In a sense, Jones will be following in the footsteps of Hailie Deegan and Todd Gilliland. Deegan won her first K&N race last season and is one of the contenders for the series’ championship this season, while Gilliland – driving full time in the NASCAR Gander Outdoors Truck Series for Kyle Busch Motorsports – won the K&N West crown in 2016.

I think 16 is a good age to be moving up into the K&N Series,” Jones said. “Hailie and Todd were about this age when they got their first start with the K&N West.

“People say there’s pressure and I have to perform, that it’s really a big step in my racing career. But for me, if I just do the right things, focus on learning and learning, I think I’ll be fine. I’m not too worried.”

The future will come in time

For Jones, this year’s K&N campaign is a first step toward what he hopes one day will be a move to NASCAR Cup racing. His philosophy is simple: He’ll take things one step at a time.
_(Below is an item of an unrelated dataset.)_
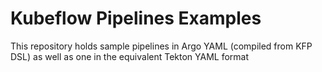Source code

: # Kubeflow Pipelines Examples

This repository holds sample pipelines in Argo YAML (compiled from KFP DSL) as well as one in the equivalent Tekton YAML format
If he enjoys success, promotion to higher series will come naturally.

“There’s a lot of drivers that have come from different backgrounds, different ages and different times, so I don’t think it’s necessary that at 22 you have to be here, at 25, you have to be this or at 18, you have to be here,” he said. “We have a basic plan where we’re doing K&N this year, maybe some ARCA races next year and maybe when I’m old enough, to go to Trucks when I’m 18.

“But really, we just have to play the way the opportunities present themselves, how I’m doing, my experience level, all of that. There’s not a set plan to follow, but definitely a basic outline of how I’m going to get to be racing Sundays full time – within the next seven years I’d say, at the most.”

While Jones’ 85-year-old grandfather won’t be in Las Vegas to watch his grandson, he will be on hand for several upcoming K&N races at tracks closer to his Southern California home. But Jagger’s father, P.J., and mom, Jolaina, will be in Las Vegas, along with Jagger’s 14-year-old brother, Jace, who is taking his older brother’s seat in Late Model racing this season.

(Photo: Jagger Jones)

“I’m really excited,” Jagger Jones said. “The days have been feeling longer once you get closer to a race just because you’re so anxious. But once you do some laps in practice, I think everything settles, and you have a better idea of where you’re at.

“I’ve only tested a K&N car two times, and that was both on pavement. Now, we go into a dirt race, which I’ve never raced on a dirt oval before. There’s a lot of unknown for me. I’ve been watching a lot of videos and talking with people that ran last year, just trying to get as much experience as I can get and be as prepared as I am.”

Making his own way and own name behind the wheel is on Jones’ radar. He chuckles when asked if his parents named him after Rolling Stones frontman Mick Jagger.

“My dad probably thought of that, but I wasn’t named after him,” Jones said. “It just kind of came about, and they thought it was a cool name, and they went with Jagger Jones. When you have a last name like Jones, you have to have an interesting first name.”